I have a dual monitor setup. Both monitors are set to the same resolution, 1920 × 1200 I have them arranged so that my primary display is on the right, and the desktop extends to the left, like this:

Arrangement pane screenshot

In previous versions of OS X (at least Snow Leopard, possibly earlier), moving the cursor to the Apple menu with enough force would 'stick' it in that corner for a brief moment instead of immediately moving to the next display over. This was done, I believe, to preserve the ability to throw the cursor in the corner without needing to aim to hit a specific target. If you slowed down, you could easily move back and forth without hitting this little snag, and the cursor would keep moving if you kept moving the mouse, so it was an extra little exception case that had to be programmed in.

Data shown -
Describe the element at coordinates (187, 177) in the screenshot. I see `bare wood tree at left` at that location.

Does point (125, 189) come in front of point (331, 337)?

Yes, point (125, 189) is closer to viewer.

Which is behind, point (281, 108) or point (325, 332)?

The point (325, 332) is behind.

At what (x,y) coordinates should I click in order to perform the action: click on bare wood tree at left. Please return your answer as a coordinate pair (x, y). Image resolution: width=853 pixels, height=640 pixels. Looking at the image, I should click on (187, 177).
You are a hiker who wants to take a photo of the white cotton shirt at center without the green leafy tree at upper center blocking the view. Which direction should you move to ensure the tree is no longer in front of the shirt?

Stated problem A -
In the passage about dual-monitor cursor behavior in OS X, which side is the primary display on?
Stated problem B -
Please go on with the passage about dual-monitor cursor behavior in OS X, starting after its last sentence.

Result A -
The primary display is on the right.

Result B -
After upgrading to Lion, this no longer seems to work. I've not changed any settings, and disabled any third party tweaks that might interfere. Still, it seems weird that such a strange edge case would be specifically removed, so I'm wondering if anybody else can confirm/reproduce this behavior? If you've got dual displays and wouldn't mind testing it out real quick and reporting back whether it works or not and what OS you're on, that will help narrow down what's going on.

As a side note, I know that I can rearrange the displays in the Arrangement tab to have the left one 'sit' a bit lower, which will give me a corner to aim for, but this is non-ideal since then windows will look pretty funky when they span it, as I don't want to have to physically re-arrange the screens.

In addition to testing this out, if anybody has a link/source that documents this behavior for either OS, I'd appreciate it.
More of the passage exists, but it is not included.